**Extracted text**
= = = = =
Science of Plastics

Definition

Plastics are a group of materials, either synthetic or naturally occurring, that may be shaped when soft and then hardened to retain the given shape. Plastics are polymers. A polymer is a substance made of many repeating units. The word polymer comes from two Greek words: poly, meaning many, and meros, meaning parts or units. A polymer can be thought of as a chain in which each link is the “mer,” or monomer (single unit). The chain is made by joining, or polymerizing, at least 1,000 links together. Polymerization can be demonstrated by making a chain using paper clips or by linking many strips of paper together to form a paper garland.

Examples

Naturally occurring polymers include tar, shellac, tortoiseshell, animal horn, cellulose, amber, and latex from tree sap. Synthetic polymers include polyethylene (used in plastic bags); polystyrene (used to make Styrofoam cups); polypropylene (used for fibers and bottles); polyvinyl chloride (used for food wrap, bottles, and drain pipe); and polytetrafluoroethylene, or Teflon (used for nonstick surfaces). Although many polymers are hydrocarbons that contain only carbon and hydrogen, other polymers may also contain oxygen, chlorine, fluorine, nitrogen, silicon, phosphorus, and sulfur.

Natural polymers, such as cellulose and latex, were first chemically modified in the 19th century to form celluloid and vulcanized rubber. The first totally synthetic polymer, Bakelite, was produced in 1907. The first semisynthetic fiber, rayon, was developed from cellulose in 1911. However, it was not until the global disruption caused by World War II, when natural sources of latex, wool, silk, and other materials became difficult to obtain, that synthetics were mass produced. Synthetic rubber was needed for tires, and nylon was needed as a replacement for silk for parachutes. Today synthetic polymers in the form of plastics are in wide use, and the plastics industry is one of the fastest growing in the United States and around the world. The industry produces approximately 150 kilograms of polymers per person annually in the United States.

Structure

Monomers can be chemically joined together in two ways: addition polymerization or condensation polymerization. Addition polymerization has three basic steps: initiation, propagation, and termination. In this type of polymerization the monomers join by adding on to the end of the last “mer” in the chain, just like making a chain of paper clips. Polyethylene, polystyrene, and acrylic are examples of plastics formed by addition polymerization. These polymers are often thermoplastic in nature: they can be heated and made soft and then hardened when cooled. They are easily processed, reprocessed, or recycled. See the attached tables, Some Addition Polymers and Some Condensation Polymers, for examples of each type.

During condensation polymerization a small molecule is eliminated as the monomers join together. Nylons, some polyesters, and urethanes are examples of condensation polymers. These polymers can be thermoplastic or thermosetting. Although all plastics are in a liquid state at some point in processing and are solid in the finished state, once a thermoset polymer is formed, it cannot be melted and reformed.
= = = = =
**Work request**
Resume the text on the science of plastics, writing on from its last sentence. The data after this point has nothing to do with the text on plastics.
= = = = =
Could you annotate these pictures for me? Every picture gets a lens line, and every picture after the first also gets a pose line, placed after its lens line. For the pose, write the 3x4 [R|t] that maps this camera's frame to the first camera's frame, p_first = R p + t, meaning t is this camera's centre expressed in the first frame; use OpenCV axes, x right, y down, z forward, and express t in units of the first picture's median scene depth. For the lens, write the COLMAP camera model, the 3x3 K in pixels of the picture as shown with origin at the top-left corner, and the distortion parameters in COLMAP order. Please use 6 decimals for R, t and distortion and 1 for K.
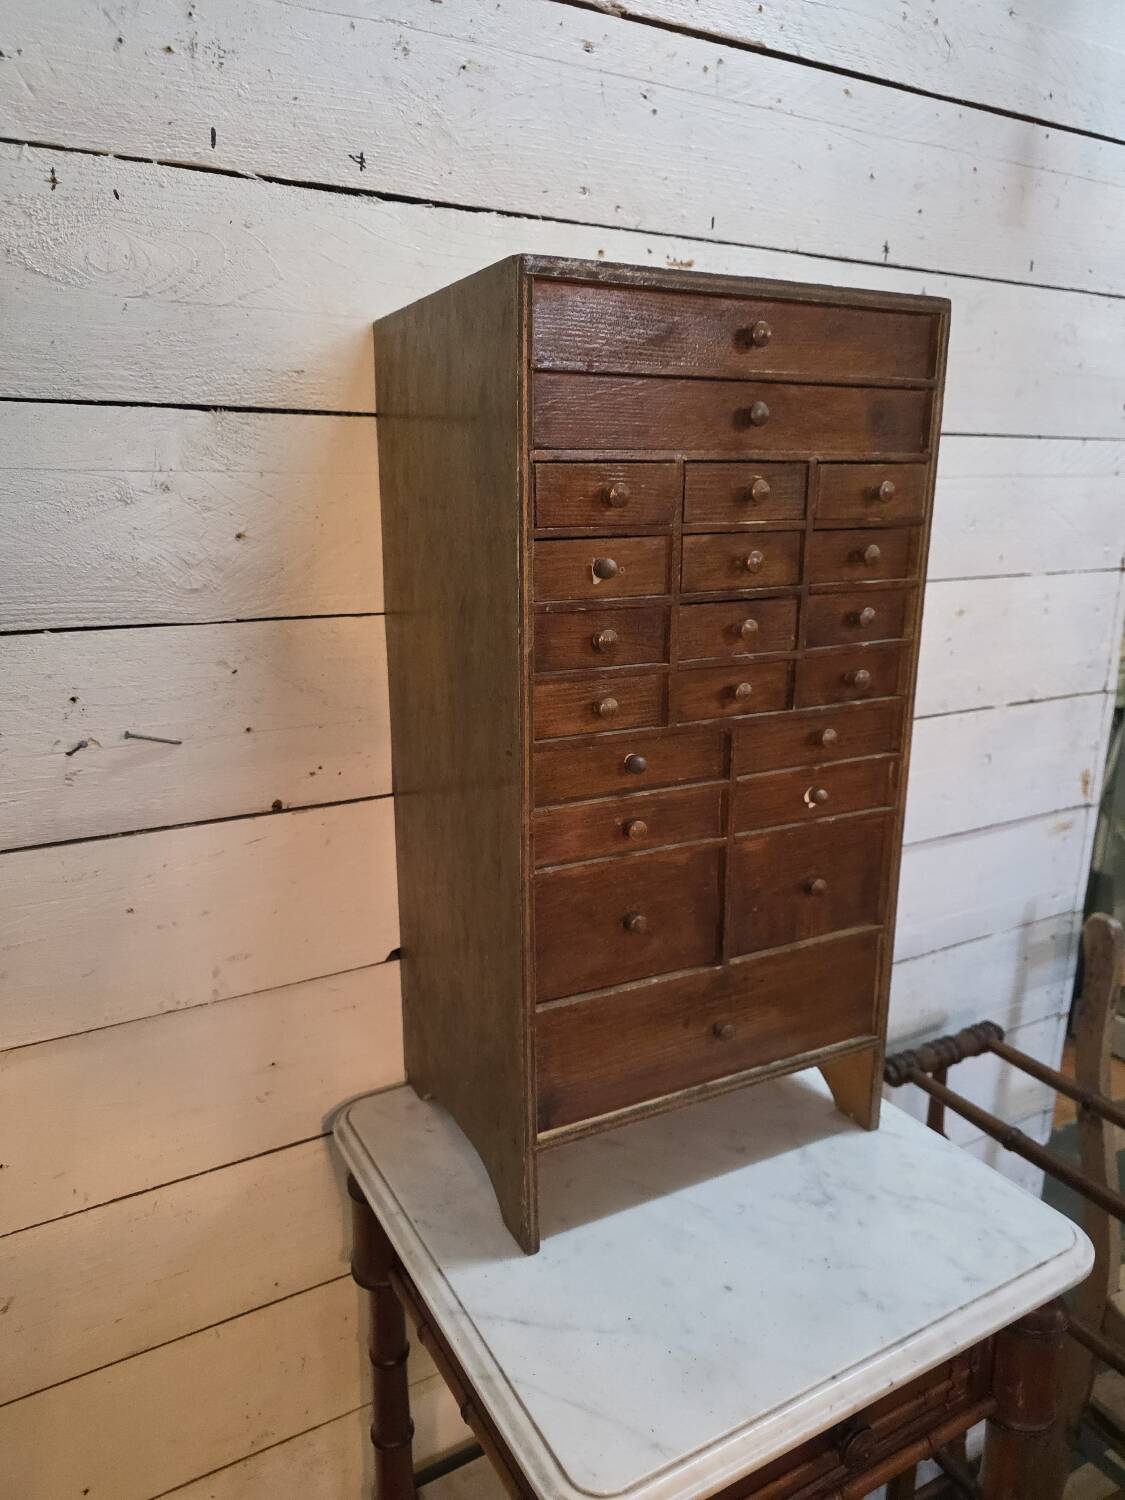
lens RADIAL K [[1043.1, 0, 516.4], [0, 1043.1, 753.3], [0, 0, 1]] dist [0.008121, -0.011850]
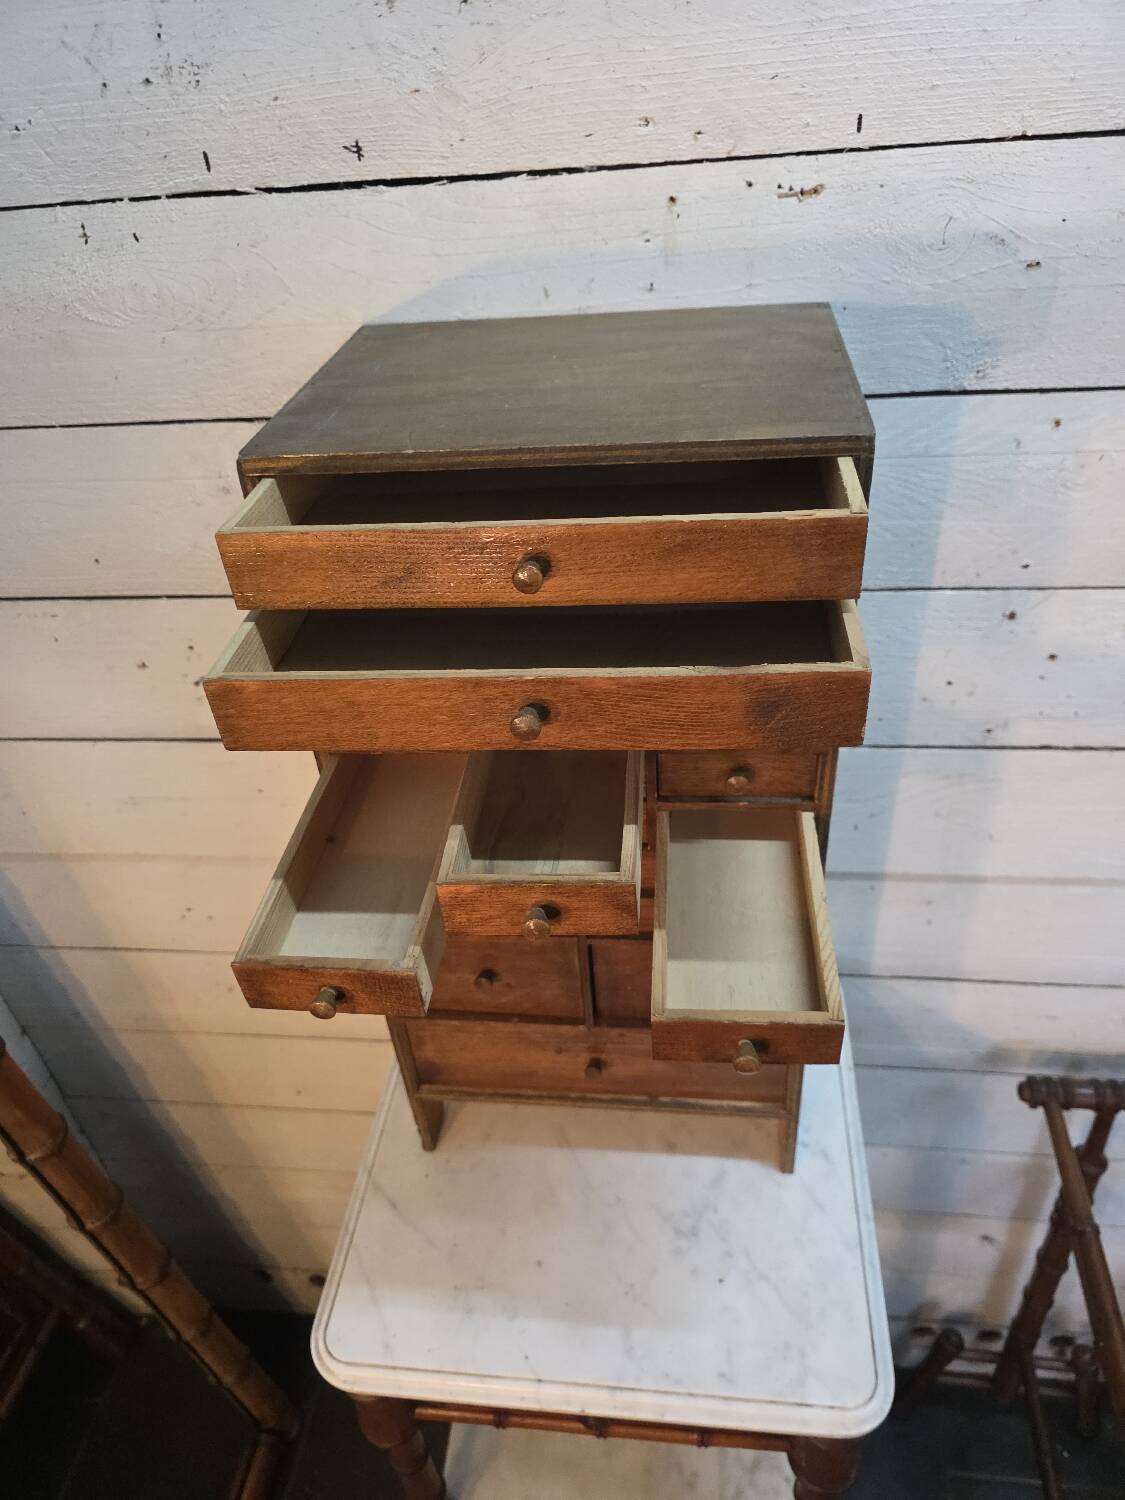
lens RADIAL K [[1031.7, 0, 552.8], [0, 1031.7, 760.6], [0, 0, 1]] dist [0.023787, -0.024913]
pose [[0.807107, 0.298198, -0.509564, 0.615900], [-0.065567, 0.903008, 0.424590, -0.490470], [0.586753, -0.309279, 0.748377, 0.267310]]
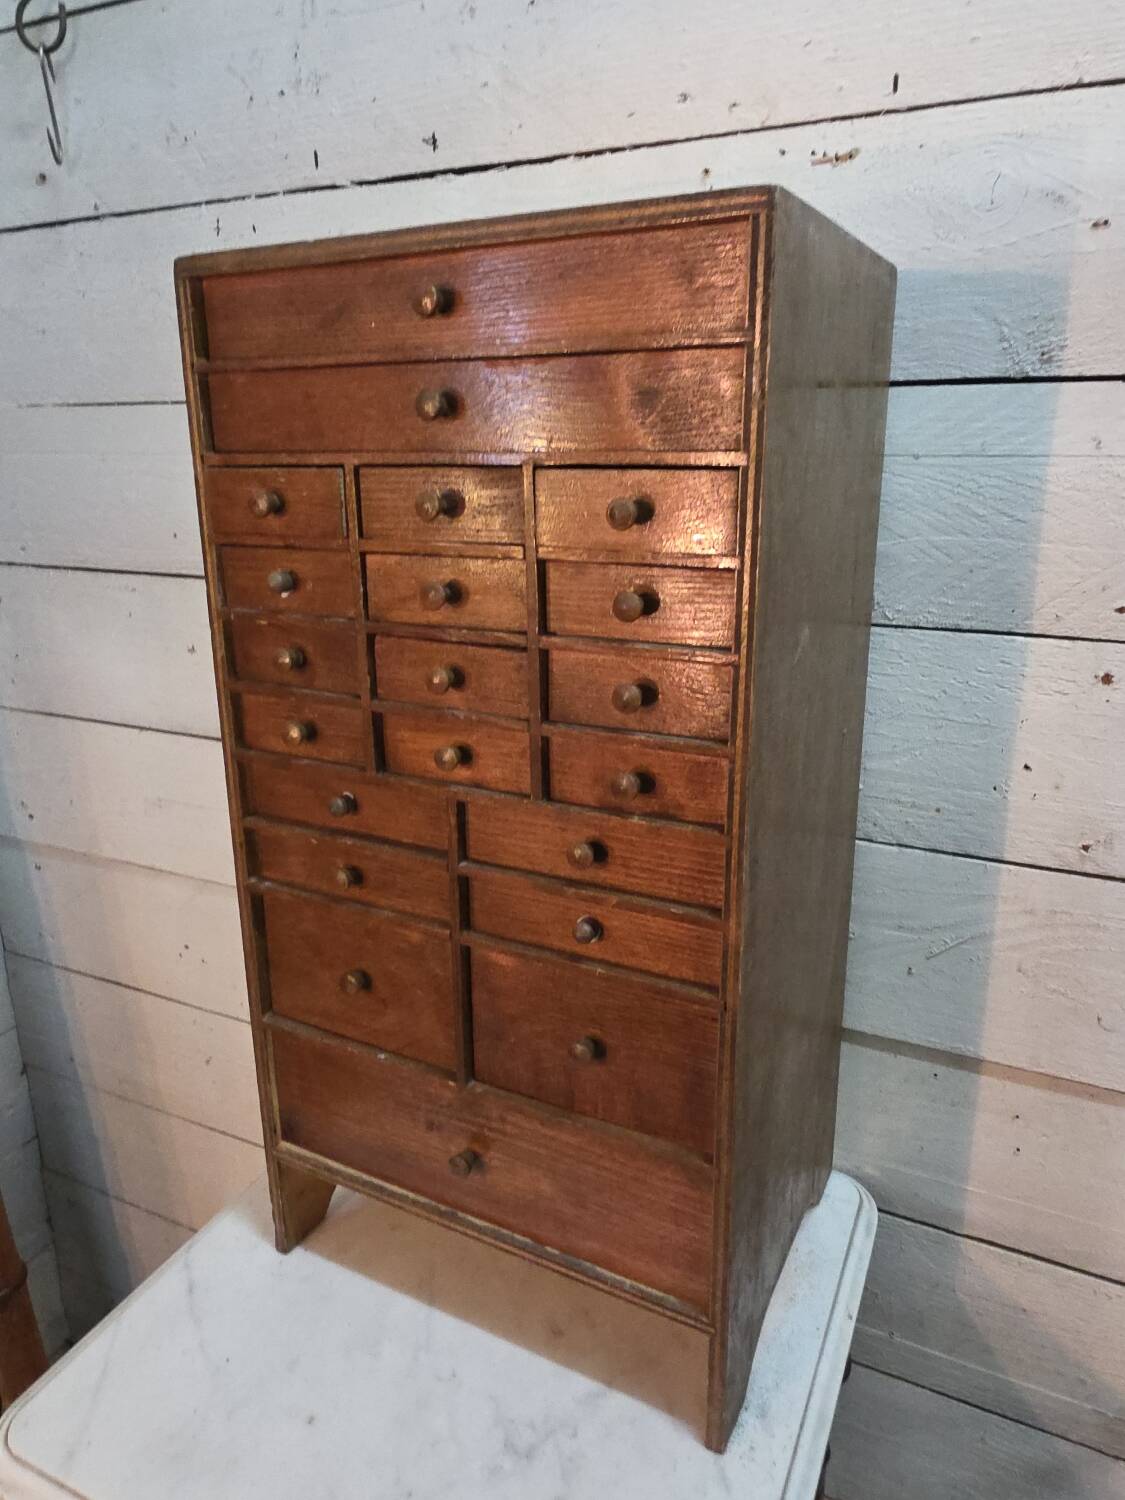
lens RADIAL K [[1031.7, 0, 553.3], [0, 1031.7, 706.8], [0, 0, 1]] dist [0.023787, -0.024913]
pose [[0.575633, 0.206928, -0.791093, 0.819233], [-0.188173, 0.975008, 0.118112, -0.186358], [0.795762, 0.080873, 0.600185, 0.553722]]
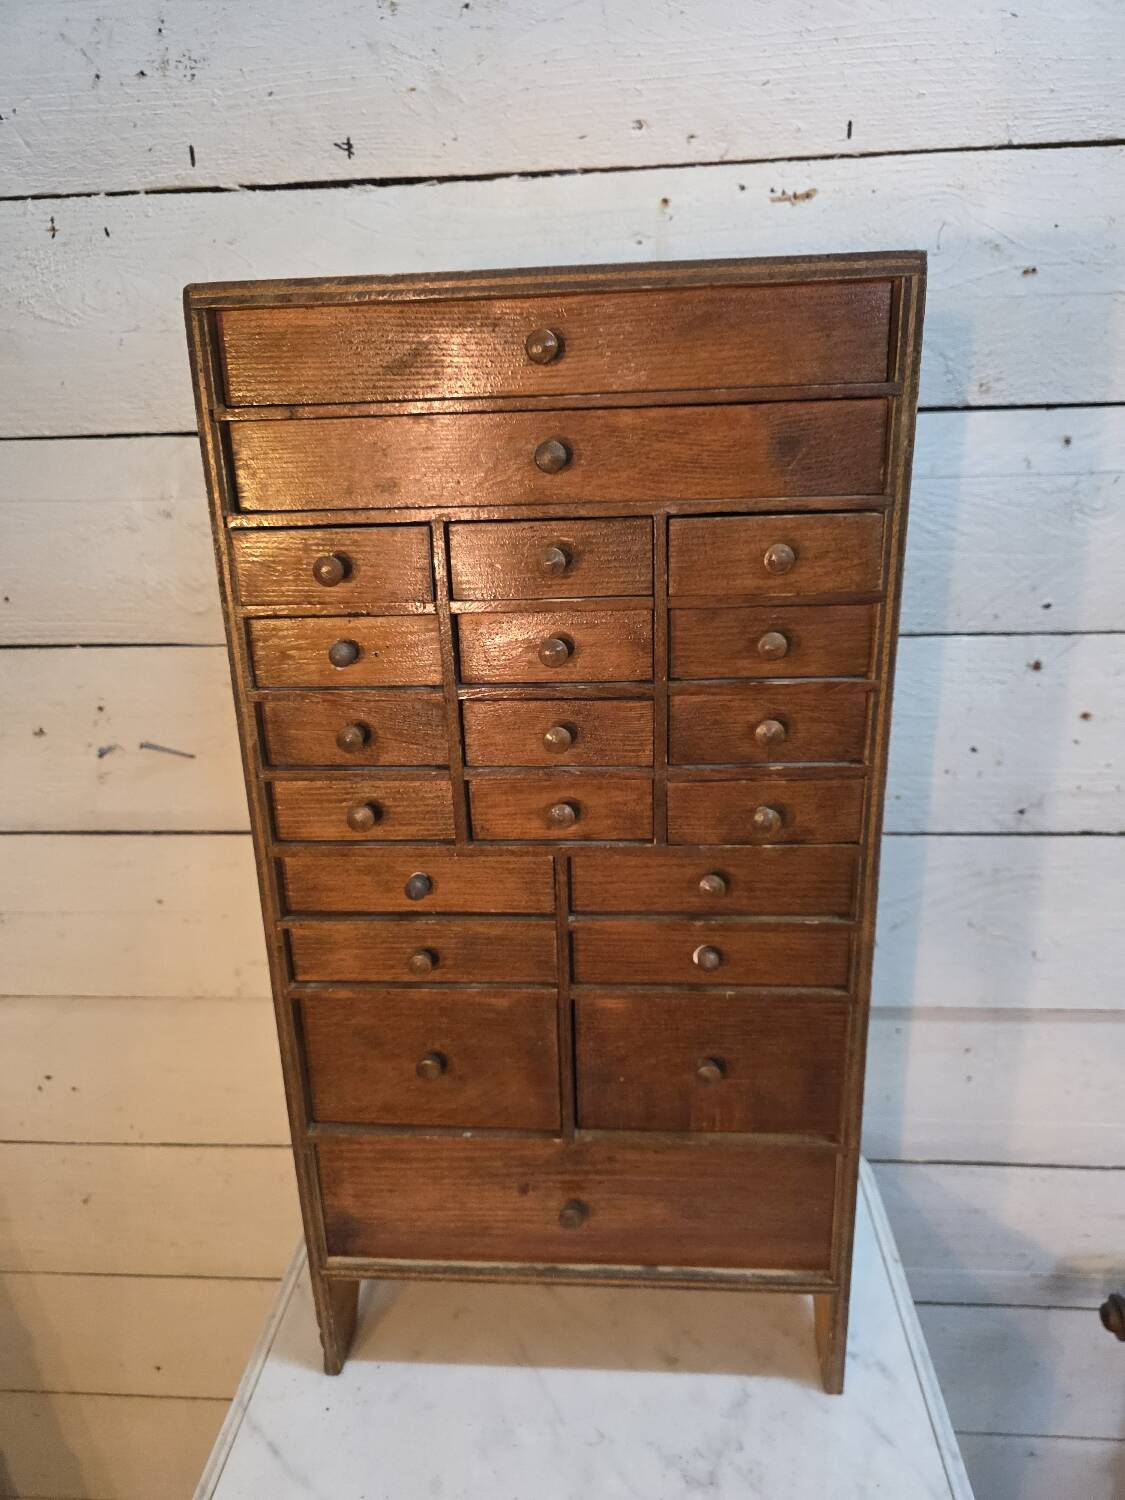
lens RADIAL K [[1031.7, 0, 554.5], [0, 1031.7, 746.4], [0, 0, 1]] dist [0.023787, -0.024913]
pose [[0.833977, 0.141234, -0.533419, 0.557623], [-0.103320, 0.989561, 0.100472, -0.169340], [0.542040, -0.028678, 0.839863, 0.339444]]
= = = = =
**Exercise answer**
The monomers in a polymer may be arranged in a variety of ways. For example, the monomers may have a linear arrangement like a long chain of paper clips, although the tetrahedral carbon bonds actually give the chain a zigzag configuration. Polyethylene is the simplest example of a linear polymer.

Polyethylene Zigzag Structure

conf_in_chem-polyethzigzag.gif

If the monomers not only form straight chains but also form long side chains off the main backbone, the resulting polymer is described as branched and may look like a tree branch or the stems of a bunch of grapes. Another arrangement occurs when the long chains are chemically linked together, forming a mesh-like structure known as a crosslinked configuration. Vulcanized rubber, which is formed by reacting natural rubber (isoprene) with sulfur, is an example of a crosslinked polymer.

The polyvinyl alcohol is cross-linked using borax, Na2B4O7x10H2O (sodium tetraborate).

conf_in_chem-crosslink.jpg

The polymer molecules can also have different arrangements. If the arrangement has no particular order or form, like the arrangement of spaghetti on a plate, the polymer is said to be amorphous (having no shape). Amorphous polymers are often transparent and, therefore, are used as food wrap, headlights, and contact lenses. These materials also tend to have lower melting points. If the arrangement is in a distinct pattern, the polymer is said to be crystalline. The higher the degree of crystallinity, the less light passes through. Such materials are either translucent or opaque. This quality depends on the degree of crystallization and the presence of additives. Crystalline polymers have greater strength and tend to have higher melting points.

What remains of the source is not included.